A programmed IVM cycle is the most structured approach to IVM. The endometrial lining is intentionally developed with estrogen, the day of retrieval is scheduled in advance of the cycle, and neither exogenous or endogenous gonadotropins are not used to mature the eggs in the patient. Most other variations of IVM use fertility drugs to partly stimulate the ovaries and obtain varying amounts of follicle development. These may be injectable gonadotropins or oral medications. Some cycles utilize endogenous hormones in ovulatory patients to stimulate the ovaries and the lining. This is a natural cycle approach to IVM, which also stimulates some follicle development. With these tyopes of cycles, retrieval may be scheduled or determined by ultrasound findings as the ovaries change. We call this an augmented IVM cycle.
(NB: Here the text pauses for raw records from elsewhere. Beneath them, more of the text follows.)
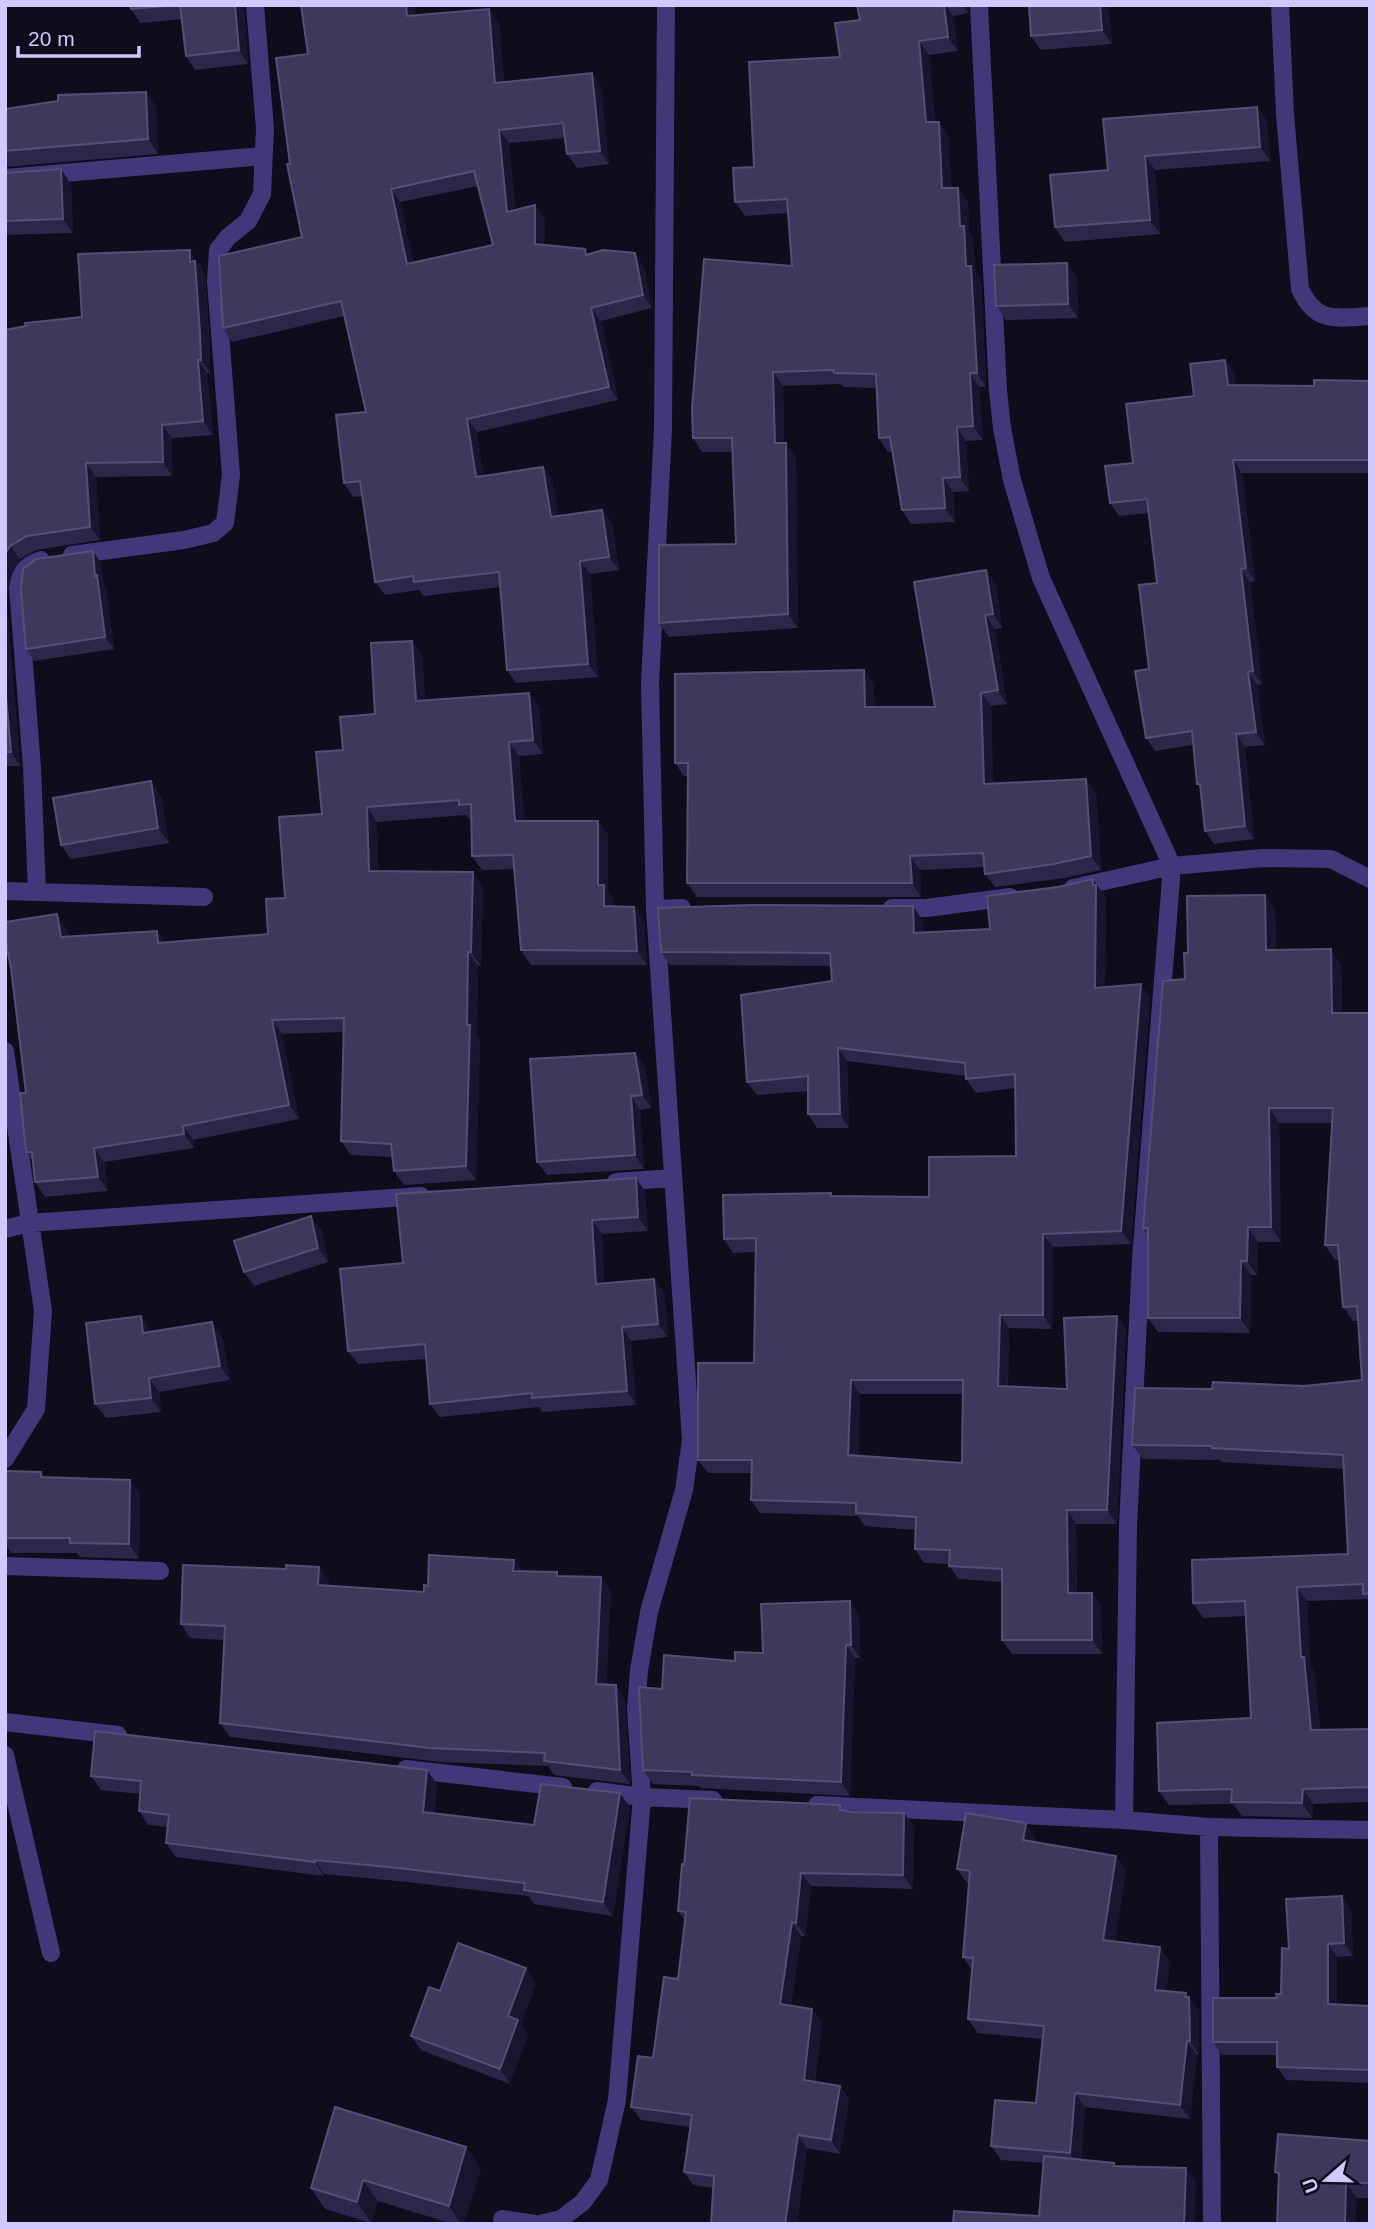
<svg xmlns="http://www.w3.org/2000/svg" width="1375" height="2229" viewBox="0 0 1375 2229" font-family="Helvetica,sans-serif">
<rect width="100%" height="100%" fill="#100c1c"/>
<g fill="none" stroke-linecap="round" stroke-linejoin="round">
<!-- minor -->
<path stroke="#403879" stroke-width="18" d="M666 5 663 429 650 683 655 909 682 908
M979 5 998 391 1002 428 1012 480 1041 578 1172 866 1141 1259 1128 1526 1124 1820
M1280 5 1285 114 1300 289C1316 324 1336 318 1370 316
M5 178 263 156
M72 555 184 540 213 533 225 523 231 475 216 281 218 250 228 237 248 221 262 194 265 129 255 5
M1073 888 1172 866 1263 858 1331 859 1370 879
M5 891 204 897
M37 891 32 767 18 588C20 572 26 565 41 560
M892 908H927L1010 897
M5 1051 43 1311 36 1409 5 1459
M616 1182 672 1178
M5 1229 29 1223 421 1196
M5 1566 160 1571
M5 1722 118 1735
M5 1755 51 1953
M406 1769 563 1787
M597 1791 642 1797 713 1800
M817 1805 1124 1820 1209 1827 1370 1830
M1209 1827 1212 2224
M502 2219 535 2224
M540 2224 561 2219 583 2202 599 2180 617 2100 642 1797 636 1709 639 1670 649 1612 684 1490 691 1440 655 909"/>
</g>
<!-- wall -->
<path fill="#2e254a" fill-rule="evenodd" d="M131 5H244L248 64 195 70 186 56 182 19 140 23 131 9Z
M857 5H968V13L953 16 958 51 929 55 935 122 949 136 951 188H958L968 202 969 233 973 239 975 272 981 280 986 387H979L983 440 966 441 969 491 953 492 955 522 911 524 902 510 892 452H888L879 438 876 388 843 387 841 384 783 386 784 443 796 457 798 628 669 637 659 623 736 544 733 452H702L693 438 792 266 788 213 745 216 735 202 754 167 840 57 860 20Z
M1029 5H1108L1112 44 1041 50 1031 36Z
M415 15 499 22 504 82 601 87 609 164 577 168 567 154 565 138 509 143 515 210 535 205 545 219 544 245 644 267 652 308 601 321 618 400 477 432 483 476 543 467 552 480 558 516 602 510 612 523 619 570 590 574 598 677 516 683 507 670 500 587 424 596 419 590 385 595 375 582 363 496 353 497 344 483 366 412 344 316 232 342 223 328 302 237 290 164 308 54ZM478 186 493 245 413 262 400 202Z
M146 92 156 107 158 154 5 167V109Z
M1257 107 1267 121 1270 161 1155 170 1160 234 1065 242 1055 227 1108 170Z
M5 173 71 184 73 233 5 235Z
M200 264V266L205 274 210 347V373H207L213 435 172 438V476L96 477 100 540 36 550 20 559 9 579 7 604 20 766H5V330L82 317Z
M1077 277 1078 318 1006 320 996 306Z
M1225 360 1234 372 1235 385 1314 386 1370 381V473H1242L1255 581 1250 582 1262 684 1257 685 1265 745 1245 747 1254 839 1214 844 1205 831 1200 788 1197 784 1193 745 1155 751 1146 738 1149 669 1157 583 1149 513 1119 516 1110 503 1133 463 1194 396Z
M101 563 103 583 106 587 114 649 34 661 26 649Z
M996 584 1002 628 995 629 1007 704 991 706 993 784 1096 793 1101 870 1064 878 995 887 985 874V867L920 870 921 897H697L687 883 688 776H684L675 763 864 670 874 684V707H935Z
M422 655 425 700 529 693 539 708 543 754 519 756 524 821 608 835V891L614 900V906L634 907 644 921 647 965H531L521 950 514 869 482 870 472 856 471 819H469L466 815 377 822 378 871 483 886 481 966H478L477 1035 480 1039 476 1180 404 1185 394 1171 392 1157 351 1155 341 1141 344 1032 282 1034 299 1119 193 1140 194 1148 104 1162 108 1191 45 1197 35 1182 33 1162 26 1152V1093L67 929 69 936 157 931 165 943 268 934 285 898 322 814 343 750 375 714Z
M161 796 169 843 71 859 61 845Z
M1093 879 1106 898 1105 987 1150 997 1131 1244 1053 1247 1052 1329 1009 1328 1008 1386 1067 1389 1117 1316 1126 1329 1117 1524H1076L1077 1593 1101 1606 1102 1654H1012L1002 1640V1582L959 1579 949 1566 950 1564 924 1563 915 1549V1530L865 1526 858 1516 760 1513 751 1500 752 1473H708L698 1460 754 1363 756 1252 733 1253 724 1239 833 1196 929 1197 1016 1156 1015 1088 976 1093 966 1079V1076L847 1061 849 1128H817L808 1114V1091L757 1095 747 1082 832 981 831 966 670 965 661 952 922 919 923 932 990 929 1058 887ZM860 1394H963L962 1463 858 1456Z
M1265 895 1275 909 1276 950 1341 964 1342 1013H1370V1603L1367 1599 1307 1601 1310 1666 1314 1672 1320 1730 1370 1729V1802L1313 1804 1312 1818 1242 1816 1233 1804 1169 1805 1159 1791 1251 1718 1246 1616 1203 1618 1193 1603 1348 1554 1343 1469 1222 1462 1220 1460 1143 1459 1132 1445 1212 1389 1304 1386 1362 1380 1358 1321H1353L1343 1307 1339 1260H1335L1325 1245 1332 1123H1279L1281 1242H1258L1257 1275H1251L1250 1333 1158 1332 1148 1318V1235L1143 1228 1188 953Z
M645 1066 651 1108 640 1110 644 1169 547 1175 537 1162Z
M645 1191 648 1231 602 1234 604 1283 654 1279 664 1293 668 1337 631 1341 636 1405 542 1412 539 1407 440 1417 430 1404 426 1359 358 1364 348 1351 403 1263Z
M311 1216 322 1231 328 1262 254 1286 244 1272Z
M151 1330 152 1332 222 1337 230 1380 159 1392 161 1412 106 1418 95 1404Z
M5 1471 41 1472 44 1477 140 1494 139 1559 80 1557 77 1553H11L5 1544Z
M514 1560 522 1571 560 1576 601 1577 611 1591 606 1685 625 1699 630 1784 554 1775 548 1766 440 1762 230 1737 220 1723 224 1640 190 1638 181 1624 329 1581 328 1586 424 1592 428 1586Z
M859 1615 860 1658H855L850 1796 701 1788 700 1786 653 1784 643 1770 662 1689 763 1653Z
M91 1776 437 1784 434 1814 534 1825 630 1807 613 1916 534 1904 528 1896 407 1882 324 1874V1876L176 1857 166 1843 168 1827 148 1825 139 1811 140 1794 101 1790Z
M844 1810 904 1813 914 1827 913 1889 811 1886 805 1936H801L791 2005 822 2022 815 2081 840 2086 849 2099 840 2154 807 2148 797 2224H711L713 2188 693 2185 684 2172 690 2127 641 2120 631 2107 653 2058 678 1979 685 1921 678 1911 684 1865Z
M1035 1837V1842L1126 1870 1115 1941 1170 1961 1166 1991 1188 1997 1199 2011V2055H1197L1190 2119 1085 2107 1081 2159 1196 2182 1039 2216 1044 2163 1001 2160 991 2146 1036 2103 1043 2039 978 2033 968 2019 972 1970 963 1957 969 1883H967L957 1869Z
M1351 1909 1353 1956 1337 1957V2005L1370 2006V2083L1286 2080 1277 2067V2055H1222L1213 2042 1281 1994Z
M536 1983 521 2024 528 2034 510 2084 421 2050 411 2036 440 1991Z
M335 2107 481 2168 464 2224H453L378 2201 371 2223 325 2209 311 2188Z
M1370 2141V2198H1357L1279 2178 1275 2172Z"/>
<!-- shaded-wall -->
<path fill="#1b142f" d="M235 5H244L248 64 239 50Z
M406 5H414L417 29 407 16Z
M944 5H946L953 16 958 51 948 37Z
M963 5H968V13Z
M1100 5H1108L1112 44 1102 30Z
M489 9 499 22 505 96 495 83Z
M919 41 929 55 936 136 926 122Z
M592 73 601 87 609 164 600 151Z
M146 92 156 107 158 154 148 139Z
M1257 107 1267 121 1270 161 1260 147Z
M939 122 949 136 952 202 942 188Z
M499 130 509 143 516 226 507 212Z
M1145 156 1155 170 1160 234 1150 220Z
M61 169 71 184 73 233 63 219Z
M958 188 968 202 969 233 973 239 975 272 981 280 986 387 977 373 966 266 960 226Z
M391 189 400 202 417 277 407 264Z
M535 205 545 219 544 258 535 244Z
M190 250 205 274 210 347V373L201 360Z
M635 253 644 267 652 308 643 295Z
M1067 263 1077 277 1078 318 1068 304Z
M591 308 601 321 618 400 609 387Z
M198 360 207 373 213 435 203 421Z
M1225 360 1234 372 1237 397 1228 385Z
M773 372 783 386 784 457 775 443Z
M970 373 979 387 983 440 973 426Z
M467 419 477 432 486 491 476 477Z
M162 425 172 438V476L163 462Z
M957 427 966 441 969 491 960 477Z
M786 443 796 457 798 628 788 614Z
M1233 460 1242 473 1255 581 1246 568Z
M86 463 96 477 100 540 90 527Z
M543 467 552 480 561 530 551 517Z
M943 478 953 492 955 522 945 508Z
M602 510 612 523 619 570 609 557Z
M10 546 20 559 9 579 7 604 20 766 11 752 5 686V554Z
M93 551 101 563 103 583 106 587 114 649 105 637 95 576Z
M580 561 590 574 598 677 588 664Z
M1241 569 1250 582 1262 684 1253 671Z
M986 570 996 584 1002 628 993 614Z
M985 615 995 629 1007 704 998 690Z
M412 641 422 655 426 715 416 701Z
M864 670 874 684 875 721 865 707Z
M1248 672 1257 685 1265 745 1256 732Z
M529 693 539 708 543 754 533 740Z
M981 693 991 706 994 798 984 784Z
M1236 734 1245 747 1254 839 1245 826Z
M509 742 519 756 525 835 515 821Z
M1086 779 1096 793 1101 870 1091 856Z
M151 781 161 796 169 843 158 828Z
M367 807 377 822 379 885 369 871Z
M598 821 608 835V891L614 900V921L604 906 598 885Z
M910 856 920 870 921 897 912 883Z
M473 872 483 886 481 966 471 952Z
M1093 879 1106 898 1105 1001 1095 988Z
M1265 895 1275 909 1276 964 1266 950Z
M913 906 922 919 923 946 914 933Z
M634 907 644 921 647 965 637 951Z
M57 914 67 929 71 951 61 937Z
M157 931 167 945 158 943Z
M1331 949 1341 964 1342 1028 1332 1013Z
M468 952 478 966 477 1035 480 1039 476 1180 466 1166Z
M1141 984 1150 997 1131 1244 1121 1231Z
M272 1020 282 1034 299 1119 289 1105Z
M838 1048 847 1061 849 1128 840 1114Z
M635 1053 645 1066 651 1108 642 1095Z
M631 1096 640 1110 644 1169 635 1155Z
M1269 1108 1279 1123 1281 1242 1271 1227Z
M183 1126 193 1140 194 1148 184 1134Z
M94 1148 104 1162 108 1191 98 1177Z
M636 1178 645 1191 648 1231 638 1217Z
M311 1216 322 1231 328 1262 318 1248Z
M592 1220 602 1234 605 1297 596 1284Z
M1248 1227 1258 1242 1257 1275 1247 1261Z
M1043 1234 1053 1247 1052 1329 1043 1315Z
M1241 1261 1251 1275 1250 1333 1240 1318Z
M654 1279 664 1293 668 1337 658 1324Z
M1000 1315 1009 1328 1007 1400 998 1386Z
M141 1316 151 1330 153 1347 143 1333Z
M1117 1316 1126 1329 1117 1524 1107 1510Z
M212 1322 222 1337 230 1380 220 1366Z
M622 1327 631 1341 636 1405 627 1391Z
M149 1378 159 1392 161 1412 151 1398Z
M851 1380 860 1394 858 1469 848 1455Z
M130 1480 140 1494 139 1559 129 1544Z
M1067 1510 1076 1524 1077 1606 1068 1593Z
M514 1560 523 1574 513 1571Z
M319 1567 329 1581 328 1599 318 1585Z
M601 1577 611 1591 606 1698 596 1684Z
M1297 1587 1307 1601 1310 1666 1314 1672 1321 1744 1311 1730 1301 1657Z
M1092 1593 1101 1606 1102 1654 1092 1640Z
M850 1601 859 1615 860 1658 851 1645Z
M846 1645 855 1658 850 1796 841 1782Z
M616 1685 625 1699 630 1784 620 1770Z
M427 1770 437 1784 432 1826 423 1812Z
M1303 1789 1313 1804 1312 1818 1302 1803Z
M620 1793 630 1807 613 1916 603 1902Z
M904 1813 914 1827 913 1889 903 1875Z
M1026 1823 1035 1837 1033 1854 1023 1840Z
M1116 1856 1126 1870 1113 1954 1103 1940Z
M315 1860 324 1874V1876L315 1862Z
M801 1873 811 1886 805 1936 796 1923Z
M1342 1896 1351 1909 1353 1956 1344 1943Z
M792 1922 801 1936 789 2017 780 2004Z
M1328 1944 1337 1957V2017L1328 2004Z
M1160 1947 1170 1961 1165 2004 1155 1990Z
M526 1968 536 1983 521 2024 528 2034 510 2084 500 2069 508 2016Z
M1186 1993 1199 2011V2055L1190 2041Z
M812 2009 822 2022 813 2093 804 2080Z
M1187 2041 1197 2055 1190 2119 1180 2105Z
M840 2086 849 2099 840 2154 831 2140Z
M1075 2093 1085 2107 1080 2167 1070 2153Z
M798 2135 807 2148 797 2224H785Z
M466 2147 481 2168 464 2224H461L449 2206Z
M1186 2168 1196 2182 1194 2224H1184Z
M363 2180 378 2201 371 2223 357 2202Z
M1346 2183 1357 2198 1355 2224H1345Z"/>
<!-- building -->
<path fill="#40375d" stroke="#574e76" stroke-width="2" fill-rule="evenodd" d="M131 5H177L131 9Z
M180 5H235L239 50 186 56Z
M301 5H406L407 16 489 9 495 83 592 73 600 151 567 154 563 123 499 130 507 212 535 205V244L585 249 586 255 603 250 635 253 643 295 591 308 609 387 467 419 476 477 543 467 551 517 602 510 609 557 580 561 588 664 507 670 499 572 414 582 413 576 375 582 360 481 344 483 336 415 366 412 341 301 223 328 219 256 302 237 287 164H290L276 58 308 54ZM474 171 493 245 407 264 391 189Z
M857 5H944L948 37 919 41 926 122H939L942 188H958L960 226H964L966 266H971L977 373H970L973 426 957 427 960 477 943 478 945 508 902 510 890 437 879 438 876 374 834 373 833 370 773 372 775 443H786L788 614 659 623V545L736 544 732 438H693L692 408 704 259 792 266 787 199 735 202 733 168 754 167 749 62 840 57 835 23 860 20Z
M1029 5H1100L1102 30 1031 36Z
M146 92 148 139 5 151V109L58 101V95Z
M1257 107 1260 147 1145 156 1150 220 1055 227 1050 175 1108 170 1103 119Z
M61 169 63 219 5 221V173Z
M190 250V262L195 261 200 333 201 360H198L203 421 162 425 163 462 86 463 90 527 27 536 10 546 5 554V330L26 326 25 323 82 317 78 254Z
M1067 263 1068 304 996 306 994 265Z
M1225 360 1228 385 1314 386V380L1370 381V460H1233L1246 568 1241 569 1253 671 1248 672 1256 732 1236 734 1245 826 1205 831 1200 784H1197L1192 731 1146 738 1135 671 1149 669 1139 585 1157 583 1147 499 1110 503 1105 466 1133 463 1126 404 1194 396 1190 364Z
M93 551 95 576 97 575 105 637 26 649 21 591 23 569 36 559Z
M986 570 993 614 985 615 998 690 981 693 984 784 1086 779 1091 856 1054 864 985 874 983 853 910 856 912 883H687L688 763H675V674L864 670 865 707H935L914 582Z
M412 641 416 701 529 693 533 740 509 742 515 821H598V885H604V906L634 907 637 951 521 950 513 855 472 856 471 804 459 805V800L367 807 369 871 473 872 471 952H468L467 1025H470L466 1166 394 1171 391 1144 341 1141 344 1018 272 1020 289 1105 183 1126 184 1134 94 1148 98 1177 35 1182 32 1152H26L20 1093H26L11 968 5 938V922L57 914 61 937 157 931 158 943 268 934 266 899 285 898 279 817 322 814 316 752 343 750 340 717 375 714 371 643Z
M5 686 11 752H5Z
M151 781 158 828 61 845 53 798Z
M1093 879V885H1096L1095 988 1141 984 1121 1231 1043 1234V1315H1000L998 1386 1067 1389 1064 1318 1117 1316 1107 1510H1067L1068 1593H1092V1640H1002V1569L949 1566 950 1550 915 1549 916 1517 856 1513V1503L751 1500 752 1460H698V1363H754L756 1238 724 1239 723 1195 831 1193V1196L929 1197V1157L1016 1156 1015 1074 966 1079 965 1063 838 1048 840 1114H808V1076L747 1082 741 995 832 981 830 953 661 952 658 908 752 905 913 906 914 933 990 929 987 896 1058 887ZM851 1380H963L962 1463 848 1455Z
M1265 895 1266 950 1331 949 1332 1013H1370V1593L1363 1594V1584L1297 1587 1301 1657H1304L1311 1730 1370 1729V1787L1303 1789 1302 1803 1231 1802 1232 1789 1159 1791 1157 1723 1251 1718 1245 1601 1193 1603 1192 1560 1348 1554 1343 1455 1212 1448V1446L1132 1445 1135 1388 1212 1389 1213 1382 1304 1386 1362 1380 1357 1306 1343 1307 1338 1245H1325L1333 1108H1269L1271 1227H1248L1247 1261H1241L1240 1318H1148V1228H1143L1163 981 1185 979 1184 953H1188L1187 896Z
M635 1053 642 1095 631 1096 635 1155 537 1162 530 1059Z
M636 1178 638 1217 592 1220 596 1284 654 1279 658 1324 622 1327 627 1391 532 1398V1393L430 1404 425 1344 348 1351 340 1269 403 1263 396 1194Z
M311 1216 318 1248 244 1272 234 1241Z
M141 1316 143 1333 212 1322 220 1366 149 1378 151 1398 95 1404 86 1323Z
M5 1471 41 1472V1477L130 1480 129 1544 70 1543V1538H5Z
M429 1555 514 1560 513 1571 557 1572V1576L601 1577 596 1684 616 1685 620 1770 544 1761 545 1753 430 1748 220 1723 225 1626 181 1624 183 1565 286 1569V1565L319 1567 318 1585 424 1592V1585L428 1586Z
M850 1601 851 1645H846L841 1782 692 1775V1772L643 1770 639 1687 662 1689 664 1655 735 1661V1652L763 1653 761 1604Z
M95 1731 427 1770 423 1812 534 1825 541 1784 620 1793 603 1902 524 1890 525 1883 398 1868 315 1860V1862L166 1843 169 1815 139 1811 141 1781 91 1776Z
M690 1798 840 1805V1810L852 1812 904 1813 903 1875 801 1873 796 1923 792 1922 780 2004 812 2009 804 2080 840 2086 831 2140 798 2135 785 2224H711L714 2176 684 2172 692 2115 631 2107 638 2056 653 2058 664 1977 678 1979 686 1912 678 1911 682 1864 684 1865Z
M966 1813 1026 1823 1023 1840 1116 1856 1103 1940 1160 1947 1155 1990 1186 1993 1185 1997H1189L1190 2041H1187L1180 2105 1075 2093 1070 2153 991 2146 995 2100 1036 2103 1044 2026 968 2019 973 1958 963 1957 970 1871 957 1869Z
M1342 1896 1344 1943 1328 1944V2004L1370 2006 1369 2070 1277 2067V2042H1213V1998H1277L1276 1994H1281L1282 1948 1289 1949 1286 1899Z
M458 1943 526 1968 508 2016 518 2020 500 2069 411 2036 429 1987 440 1991Z
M335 2107 466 2147 449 2206 363 2180 357 2202 311 2188Z
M1278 2134 1370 2141V2183H1346L1345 2224H1277L1279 2173 1275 2172Z
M1044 2156 1114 2163V2166L1186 2168 1184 2224H953L954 2211 1039 2216Z"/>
<!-- border -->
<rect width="1375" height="2229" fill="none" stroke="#d2c8fd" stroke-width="14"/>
<!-- north arrow -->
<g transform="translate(1326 2180) rotate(250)" stroke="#100c1c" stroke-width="5" paint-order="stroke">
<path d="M0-5L12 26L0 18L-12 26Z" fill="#d2c8fd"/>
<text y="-10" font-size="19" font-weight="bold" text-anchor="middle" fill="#d2c8fd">U</text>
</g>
<!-- scale -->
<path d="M18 46v10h121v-10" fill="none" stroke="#d2c8fd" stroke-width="3.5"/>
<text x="28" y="46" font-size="21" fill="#d2c8fd" stroke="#100c1c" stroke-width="5" paint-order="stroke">20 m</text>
</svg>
Programmed vs Augmented Cycles
Programmed cycles work best in PCO or PCO-like patients with "larger" antral follicles. When appropriate, programmed cycles are best for patients for practical reasons. They are the easiest and least expensive IVF cycles that a woman can undertake. Programmed IVM involves preparing the lining of the uterus for implantation and coming in for egg harvesting. The eggs have been growing in the ovary for about three months and have just reached the point where they can begin responding to the hormone FSH. Some of them have not yet received any stimulation from FSH. (In the more severe PCO patients, the eggs have been resting and waiting for stimulation for up to three months. Some of the eggs retrieved will have received some FSH stimulation by the patient over that time.)
We also like the type of IVM developed by the McGill group which we refer to as natural IVF/IVM. This approach uses the FSH produced by women who ovulate and have PCO patterns in their ovaries to naturally develop one or two mature eggs in their ovaries before harvesting those eggs together with immature ones. The immature eggs are treated as in programmed IVM. It is a great advance over pure "natural IVF" which in several studies only yields a pregnancy rate of about 7%.
For patients who don't ovulate or who do not get pregnant in programmed IVM or natural IVF/IVM, we utilize oral and or injectible medications together with IVM. Often these cycles also require estrogen to enhance development of the endometrial lining.
Another important use of IVM is for hyperstimulation IVM rescue. This is where the patient intends to do IVF, but early in the ovulation induction it becomes clear that she is at high risk of severe ovarian hyperstimulation. Many programs manage hyperstimulation with "coasting" which involves delaying the egg retrieval while withholding gonadotropins. Other programs proceed with the egg retrieval, but freeze all embryos for transfer in a later time period. We believe that conversion to IVM is a better approach.
Other programs do things differently, but an augmented version of IVM may be recommended in our program for some patients who have failed IVF, but don't produce a large number of eggs or have failed programmed IVM. These variations of IVM provide tools that can be adapted to the differing patient problems that we encounter.